* TAREFA PROPOSTA A: No trecho da entrevista sobre o Ministério Público, o que a meta 18 do CNJ sugere?
* TAREFA PROPOSTA B:
Indique se cada afirmação abaixo está de acordo com o trecho da entrevista sobre o Ministério Público, respondendo sim ou não e citando literalmente as palavras do trecho que decidem a questão.
(i) A jurisprudência do STJ citada considera indevida a condenação em ressarcimento do dano quando houve prestação de serviço.
(ii) A meta 18 do CNJ gera uma expectativa de produção qualitativa.
(iii) O entrevistado considera importante fazer a medição qualitativa dos julgamentos.
* TAREFA PROPOSTA C: Dê seguimento ao trecho da entrevista sobre o Ministério Público a partir do ponto em que ele termina.

* TRECHO DE ORIGEM:
Tem uma jurisprudencia aqui do STJ que diz o seguinte: “Havendo a prestação de serviço, ainda que decorrente de contratação ilegal, a condenação em ressarcimento do dano é considerada indevida, sob pena de enriquecimento ilícito da administração pública”. Mas aí você vai estimular tudo o que é contratação ilegal? Isso gera um brecha. Será que é correto? Por isso o Ministério Público tem que fazer uma investigação profunda sobre superfaturamento. Quem quer trabalhar bem tem que contornar essa situação (da jurisprudência) desde o começo. E como é que se contorna? Fazendo investigações bem feitas.
O senhor passou 14 anos no Ministério Público, porque as decisões são tão lentas?
Acho que deveria ter uma estatística para medição da eficiência das instituições, não é? Deveríamos ter mais estatísticas para medir a rapidez, a eficácia… A meta 18 do CNJ, por exemplo, sugere uma maior velocidade no julgamento das ações de improbidade, mas ela só gera uma expectativa da produção quantitativa. Se está julgando tudo improcedente ou julgando mal, não sabemos… O importante na verdade é fazer a medição qualitativa, saber como esses julgamentos estão sendo realizados. E mesmo aqueles que são julgados improcedentes, saber o porquê, aonde errou, quem errou…
E quem mediria isso?

* DADOS FORNECIDOS:
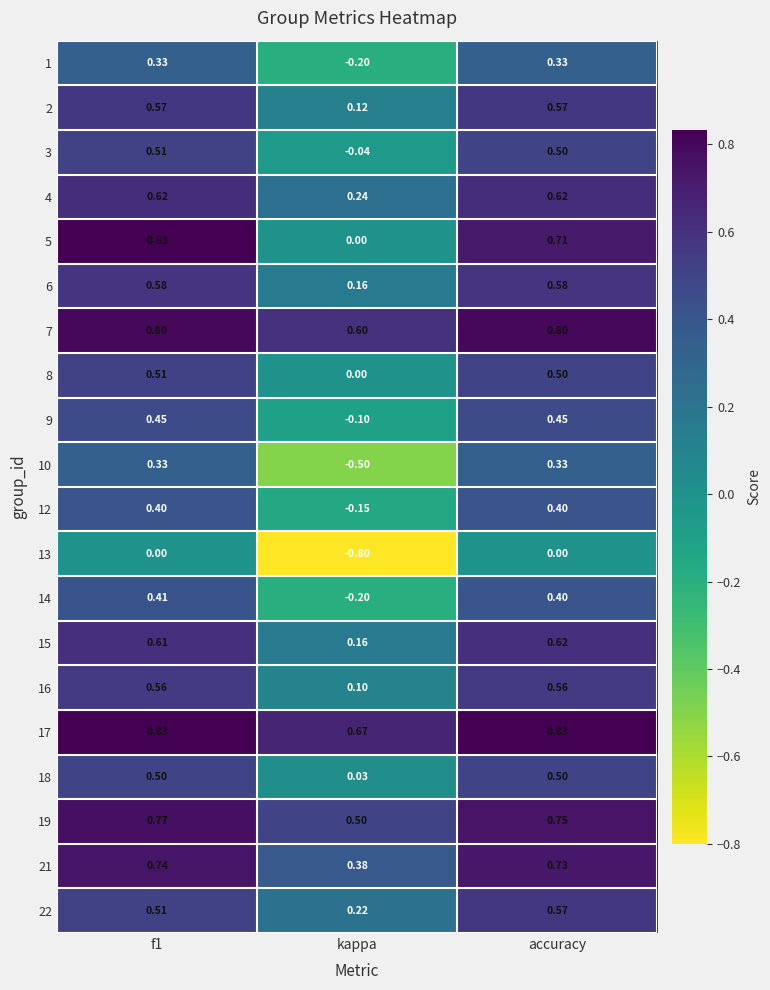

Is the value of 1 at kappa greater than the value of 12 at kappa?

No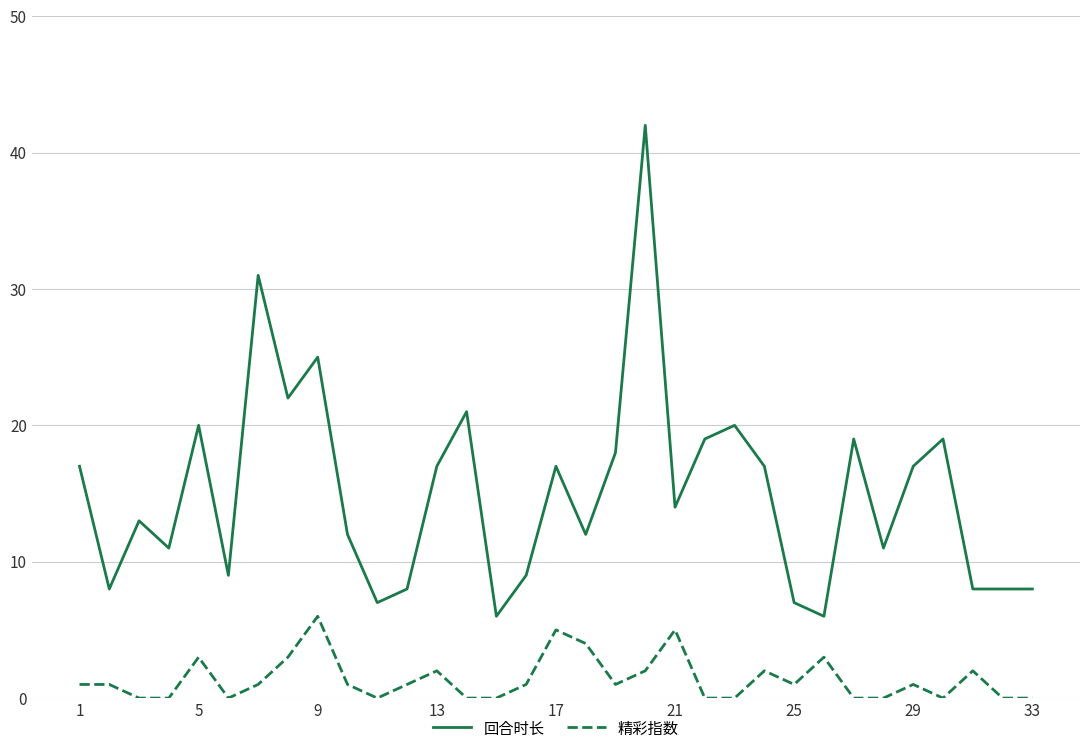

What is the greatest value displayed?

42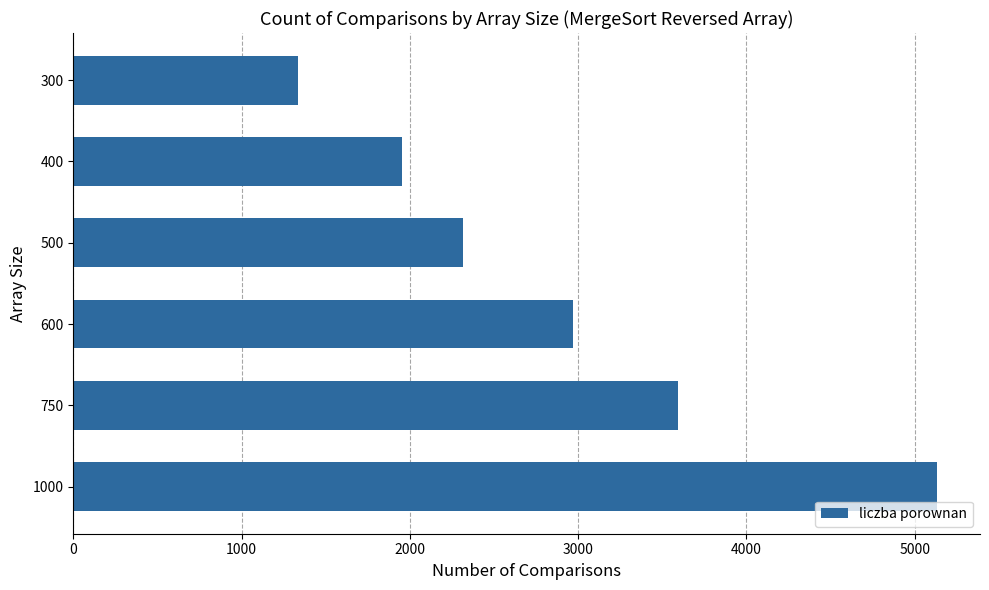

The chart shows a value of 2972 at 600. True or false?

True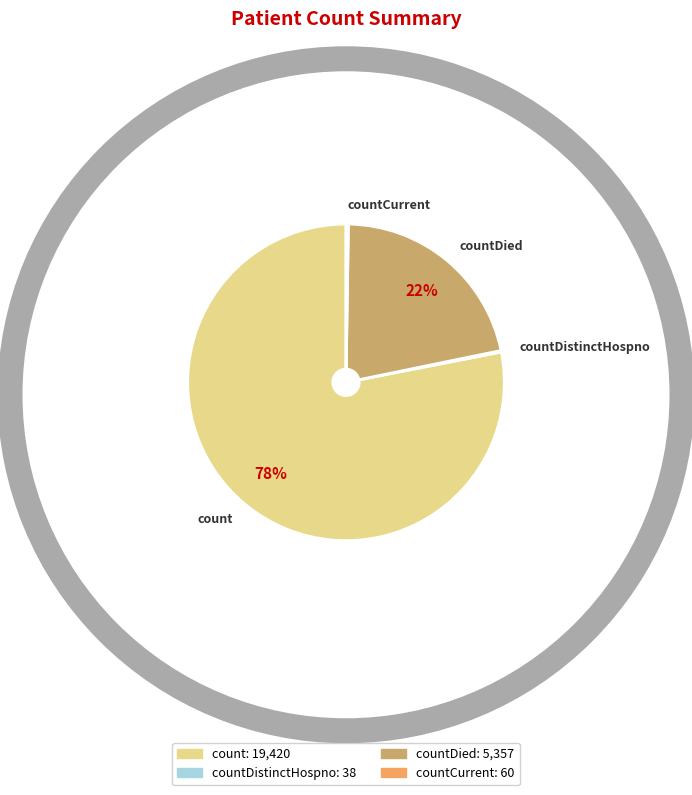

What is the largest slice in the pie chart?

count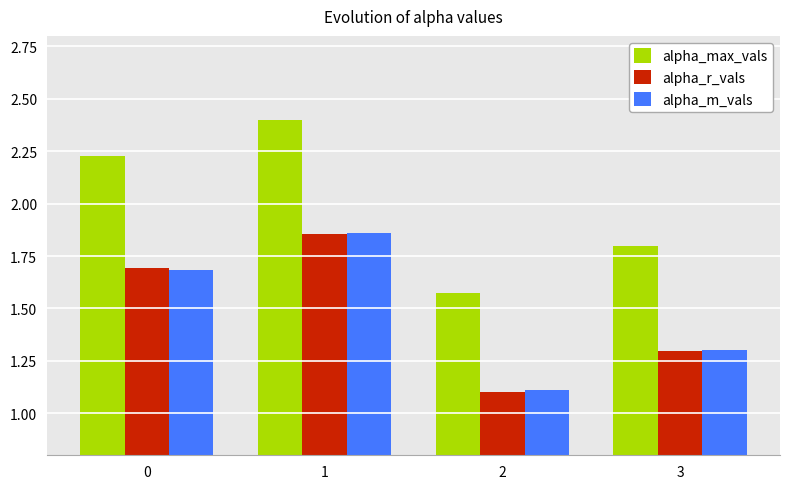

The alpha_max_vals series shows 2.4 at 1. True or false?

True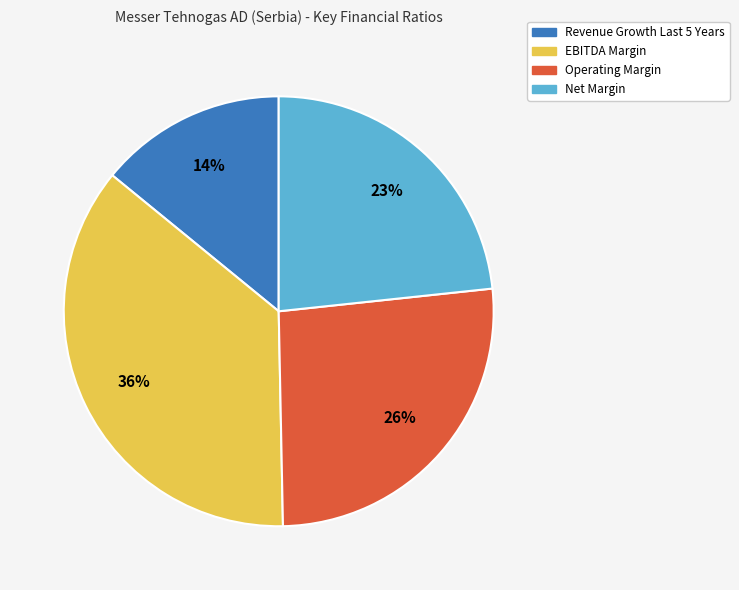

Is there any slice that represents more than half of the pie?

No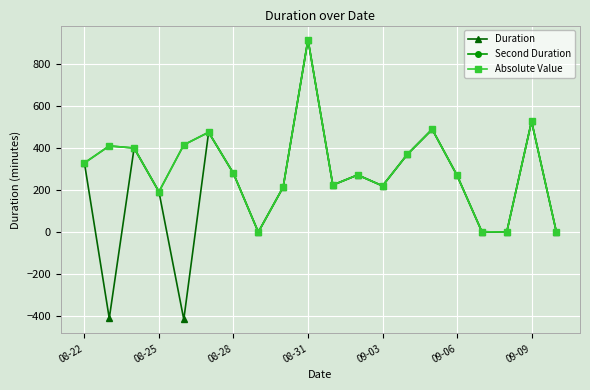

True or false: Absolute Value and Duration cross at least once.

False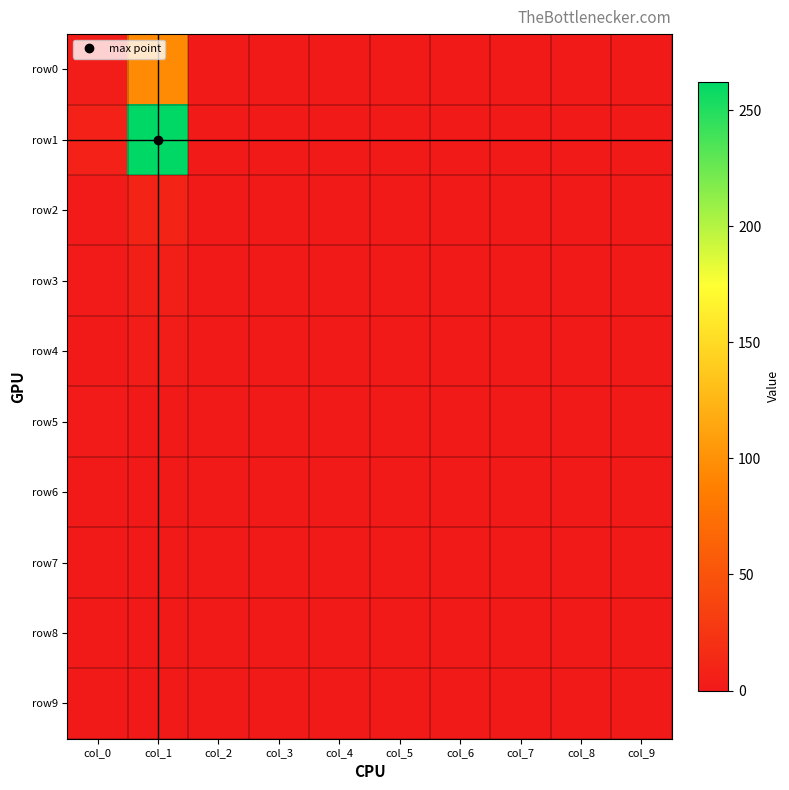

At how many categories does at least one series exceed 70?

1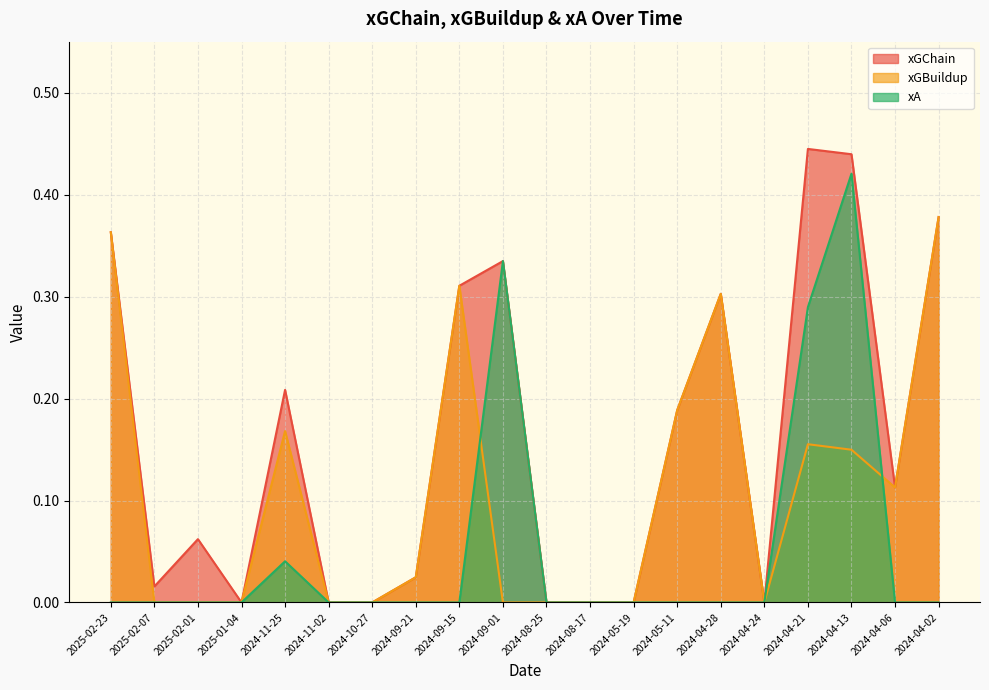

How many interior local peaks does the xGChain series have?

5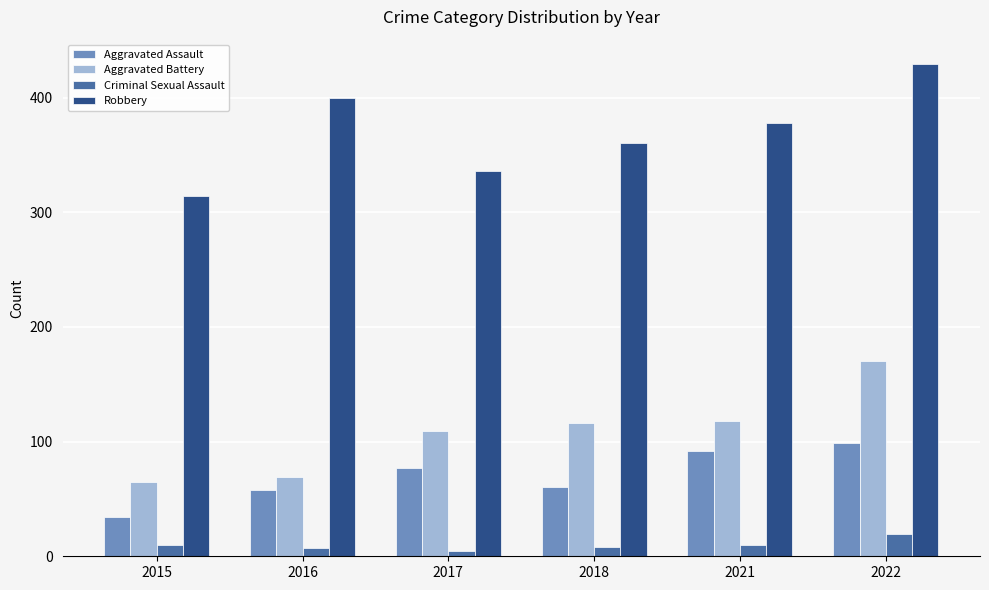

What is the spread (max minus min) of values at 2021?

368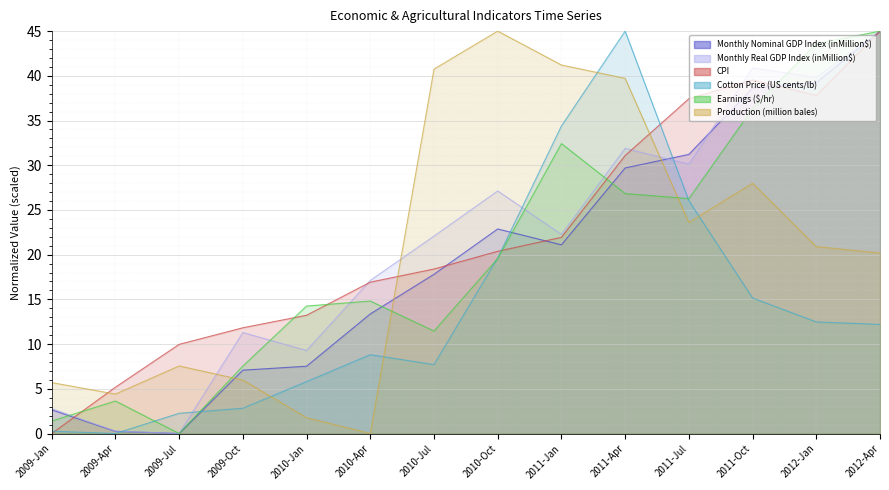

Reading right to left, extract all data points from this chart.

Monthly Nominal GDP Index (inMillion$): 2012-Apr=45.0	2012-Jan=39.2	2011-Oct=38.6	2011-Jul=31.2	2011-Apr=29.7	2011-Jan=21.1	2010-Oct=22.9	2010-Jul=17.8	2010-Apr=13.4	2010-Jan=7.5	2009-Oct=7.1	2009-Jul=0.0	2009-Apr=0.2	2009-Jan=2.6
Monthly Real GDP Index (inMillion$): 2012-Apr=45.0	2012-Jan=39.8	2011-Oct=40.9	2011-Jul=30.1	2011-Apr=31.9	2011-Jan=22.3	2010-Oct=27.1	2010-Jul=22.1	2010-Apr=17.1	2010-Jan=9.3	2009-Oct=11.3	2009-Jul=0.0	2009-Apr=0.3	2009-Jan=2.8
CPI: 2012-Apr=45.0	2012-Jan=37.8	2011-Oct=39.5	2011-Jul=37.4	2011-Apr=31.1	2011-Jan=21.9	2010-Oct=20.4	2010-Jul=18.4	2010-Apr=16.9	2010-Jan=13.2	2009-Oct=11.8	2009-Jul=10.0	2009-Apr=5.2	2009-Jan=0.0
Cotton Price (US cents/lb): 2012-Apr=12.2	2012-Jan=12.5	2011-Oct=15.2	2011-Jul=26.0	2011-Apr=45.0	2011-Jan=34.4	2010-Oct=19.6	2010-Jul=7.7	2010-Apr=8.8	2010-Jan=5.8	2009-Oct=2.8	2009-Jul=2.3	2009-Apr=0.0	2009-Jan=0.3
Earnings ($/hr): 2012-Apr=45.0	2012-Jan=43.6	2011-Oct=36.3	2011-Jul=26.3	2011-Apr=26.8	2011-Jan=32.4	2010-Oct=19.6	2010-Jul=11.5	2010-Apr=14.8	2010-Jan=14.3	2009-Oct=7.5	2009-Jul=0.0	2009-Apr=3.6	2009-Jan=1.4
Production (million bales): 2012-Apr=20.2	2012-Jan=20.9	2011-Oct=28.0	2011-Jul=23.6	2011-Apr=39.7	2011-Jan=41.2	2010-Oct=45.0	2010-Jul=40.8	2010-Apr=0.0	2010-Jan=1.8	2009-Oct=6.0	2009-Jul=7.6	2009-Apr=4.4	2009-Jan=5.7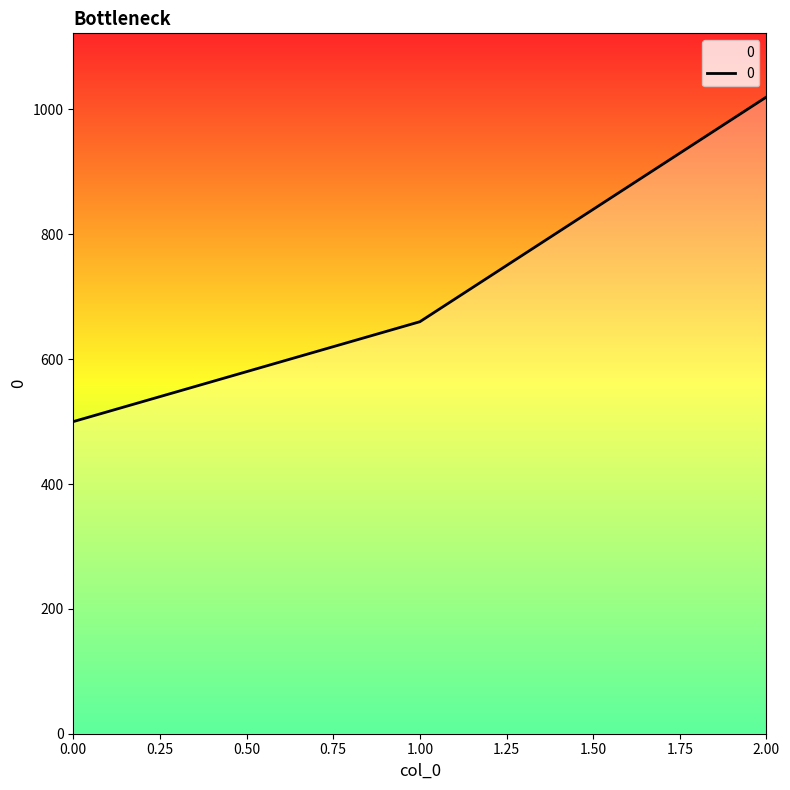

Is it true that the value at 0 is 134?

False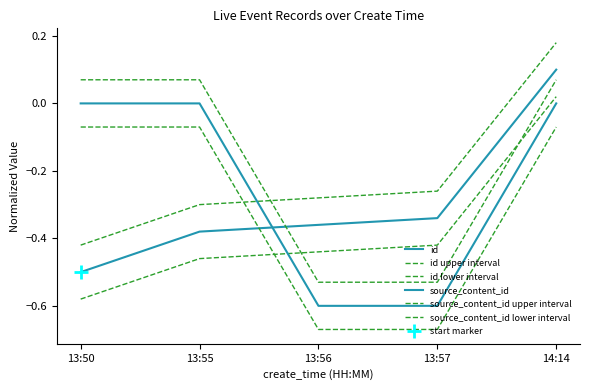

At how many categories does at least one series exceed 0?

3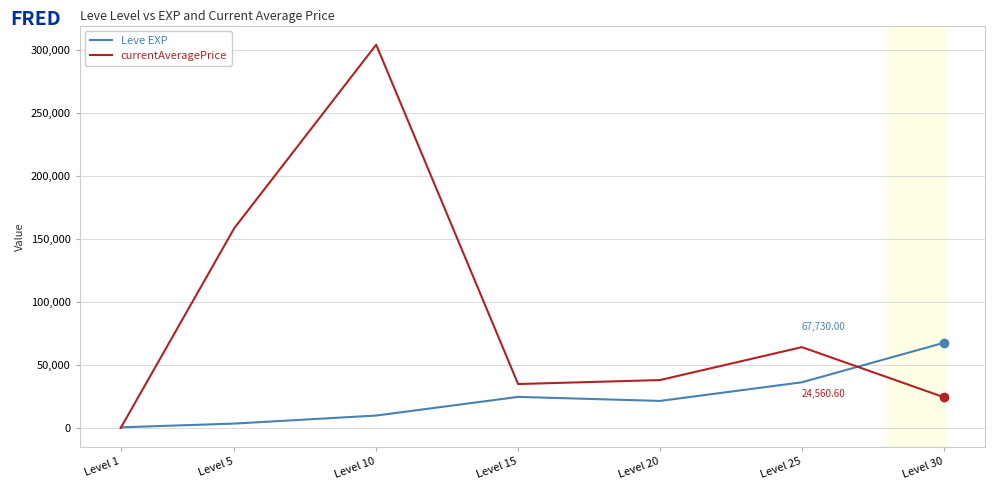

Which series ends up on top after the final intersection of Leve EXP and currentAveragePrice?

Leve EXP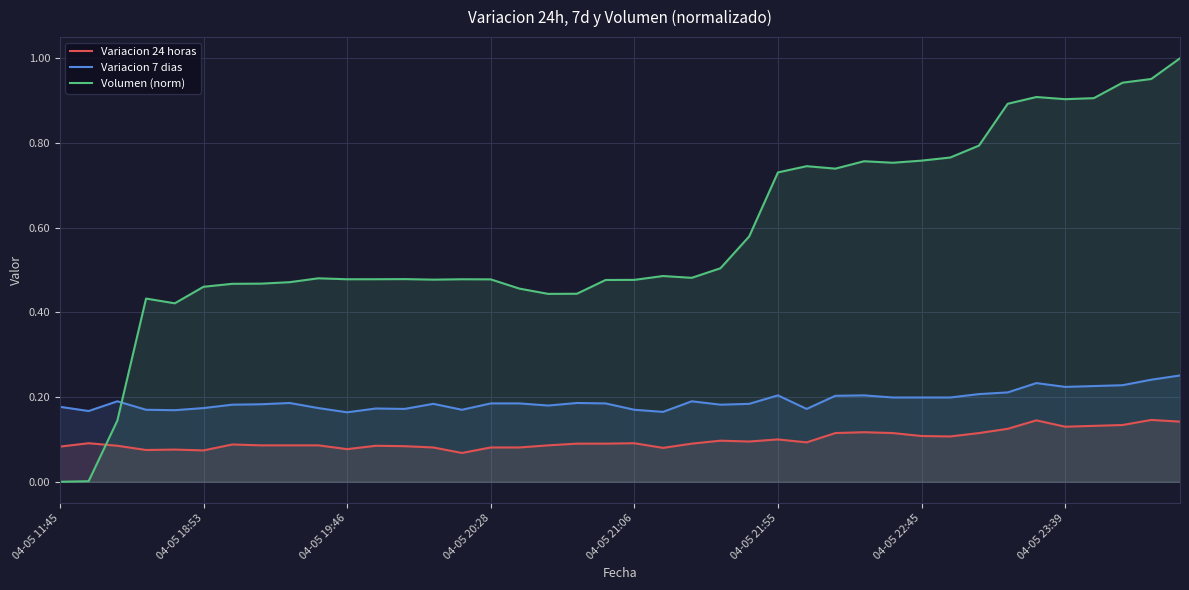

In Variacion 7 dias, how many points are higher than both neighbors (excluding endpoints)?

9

* RESULTADO A: Uma maior velocidade no julgamento das ações de improbidade.

* RESULTADO B:
(i) Sim: "a condenação em ressarcimento do dano é considerada indevida".
(ii) Não: "ela só gera uma expectativa da produção quantitativa".
(iii) Sim: "O importante na verdade é fazer a medição qualitativa".

* RESULTADO C:
O Conselho Nacional do Ministério Público ou o Conselho Nacional de Justiça. Ou autoridades administrativas independentes ou uma ONG… Hoje no Brasil não temos um setor de estatística independente. O Brasil é um país que não trabalha com estatística, por isso é um país miserável do ponto de vista da evolução científica. É um país que vive chutando, não tem números corretos. O IBGE não trabalha na medição das instituições fiscalizadoras. E quem trabalha nisso? O que temos hoje é uma volumetria voltada para o quantitativo. Como podemos pensar no marco institucional no Brasil? Qual e o primeiro passo para melhorar uma instituição? O diagnóstico. É nele que vai ter o que está errado, o que está certo. Mas se não tem isso, fica difícil. Onde estamos errando nas investigações, por exemplo? Vejo que cada instituição se preocupa com as questões corporativas. Acho que a gente tem muito o que melhorar.
O senhor fez a defesa da ex-governadora Yeda Crusius, qual foi a experiencia que retirada dali, de um quase impeachement?
Olha da Yeda foi uma defesa muito dura… Era uma série de players gigantes contra ela. E tivemos também a defesa agora da Rosemary Noronha. São trabalhos sobre pressão, com a mídia toda voltada. São casos diferentes, mas procuramos trabalhar a imagem das pessoas, dar voz a elas, participar um pouco do debate, enfrentar um pouco a pressão, colocar o rosto e defender o cliente. Porque o processo jurídico busca destruir a imagem do político. A finalidade não é só punir e aplicar as sanções, ele é desencadeado para alcançar a imagem e destruir a vida pública daquela pessoa, então é preciso ter um gerenciamento para isso. O processo é uma penalidade autônoma, o réu já está cumprindo a sanção ao responder um processo. Já se tem ônus material, o dano moral e todas as consequências da sanção.
Como jurista, como o senhor viu o julgamento do mensalão?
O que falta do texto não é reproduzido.